According to Flury’s experiments, it was possible to use the equations he and Haber had developed to compare with reasonable accuracy the effects of different toxic inhalants. Based on their varying concentrations and breathing times, not all toxic war gases had constant effects, with the exception of hydrocyanic acid. But HCN did, and this made it particularly suitable for executions as far as the American prison authorities were concerned.
Flury described an experiment he conducted involving hydrocyanic acid. As explained by a scientist writing in 1999:
Originally, paper bags filled with sodium or potassium cyanide were placed beside vats filled with dilute sulfuric acid. A technician then emptied the contents of the bags into the sulfuric acid while working his way towards the exit of the room. The procedure was obviously hazardous, and so better methods had to be developed. In such an improved process, hydrocyanic acid and a strong irritant, for example xylilbromide, were bound to an inert carrier (infusorian earth) and kept within tin cans. When the cans were opened and the material dispersed onto the floor of a room, both the cyanide and the irritant evaporated, the irritant serving as a warning sign for the presence of the lethal gas. The process was called the “Zyklon system.” It was later commercialized and several companies were licensed to manufacture it.13
Thus it was evident in the chemical field that although Zyklon may not have been ideal for use as an execution gas in American prisons due to its irritating warning agent, other forms of hydrocyanic acid could be better suited. Dipped by string into a mixture of sulfuric acid and water, as part of the established “bucket” or “pot” method, a gauze-wrapped pouch of sodium cyanide or potassium cyanide could produce the lethal agent with manageable and predictable results.
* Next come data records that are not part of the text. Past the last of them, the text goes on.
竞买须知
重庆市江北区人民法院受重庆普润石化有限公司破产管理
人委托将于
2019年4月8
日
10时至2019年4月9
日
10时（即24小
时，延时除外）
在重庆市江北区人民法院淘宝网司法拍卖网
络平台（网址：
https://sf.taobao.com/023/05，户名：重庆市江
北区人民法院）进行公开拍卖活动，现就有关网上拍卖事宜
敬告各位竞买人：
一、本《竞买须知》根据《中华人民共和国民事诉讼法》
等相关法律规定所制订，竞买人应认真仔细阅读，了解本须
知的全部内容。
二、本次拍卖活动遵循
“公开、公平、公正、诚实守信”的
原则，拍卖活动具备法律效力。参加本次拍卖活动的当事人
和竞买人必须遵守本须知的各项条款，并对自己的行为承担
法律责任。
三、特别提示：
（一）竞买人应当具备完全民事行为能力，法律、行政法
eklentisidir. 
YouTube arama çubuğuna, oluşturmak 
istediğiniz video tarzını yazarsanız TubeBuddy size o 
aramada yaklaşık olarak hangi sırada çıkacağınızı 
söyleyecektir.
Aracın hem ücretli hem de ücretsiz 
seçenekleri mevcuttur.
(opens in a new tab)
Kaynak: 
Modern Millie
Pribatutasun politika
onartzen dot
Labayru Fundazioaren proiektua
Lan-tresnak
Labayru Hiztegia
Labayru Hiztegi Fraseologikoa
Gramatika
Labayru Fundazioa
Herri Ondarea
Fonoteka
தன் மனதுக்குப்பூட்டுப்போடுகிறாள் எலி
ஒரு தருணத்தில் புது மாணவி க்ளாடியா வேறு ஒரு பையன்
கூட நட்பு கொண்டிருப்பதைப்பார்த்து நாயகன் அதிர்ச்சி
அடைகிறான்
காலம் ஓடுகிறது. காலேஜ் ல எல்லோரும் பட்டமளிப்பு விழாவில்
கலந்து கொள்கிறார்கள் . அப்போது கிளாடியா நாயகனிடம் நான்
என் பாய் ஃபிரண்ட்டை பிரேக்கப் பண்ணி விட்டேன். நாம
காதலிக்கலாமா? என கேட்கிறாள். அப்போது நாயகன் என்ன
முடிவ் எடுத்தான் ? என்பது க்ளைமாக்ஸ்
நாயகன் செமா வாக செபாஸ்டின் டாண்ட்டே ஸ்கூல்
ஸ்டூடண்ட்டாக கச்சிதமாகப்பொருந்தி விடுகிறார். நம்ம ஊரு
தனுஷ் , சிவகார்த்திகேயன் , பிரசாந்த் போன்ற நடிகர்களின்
So far, no records have turned up to document why prison authorities opted against the more commonly available sodium cyanide. However, given the widespread use of that material in fumigation, the companies involved may not have wanted to have their product identified in the public mind as being highly lethal to humans. Instead, the decision makers may have preferred to utilize a form of cyanide that was already known to be lethal; indeed, the newspapers had long reported it had figured in many suicides and murders. And besides, potassium cyanide was not presently manufactured in the United States.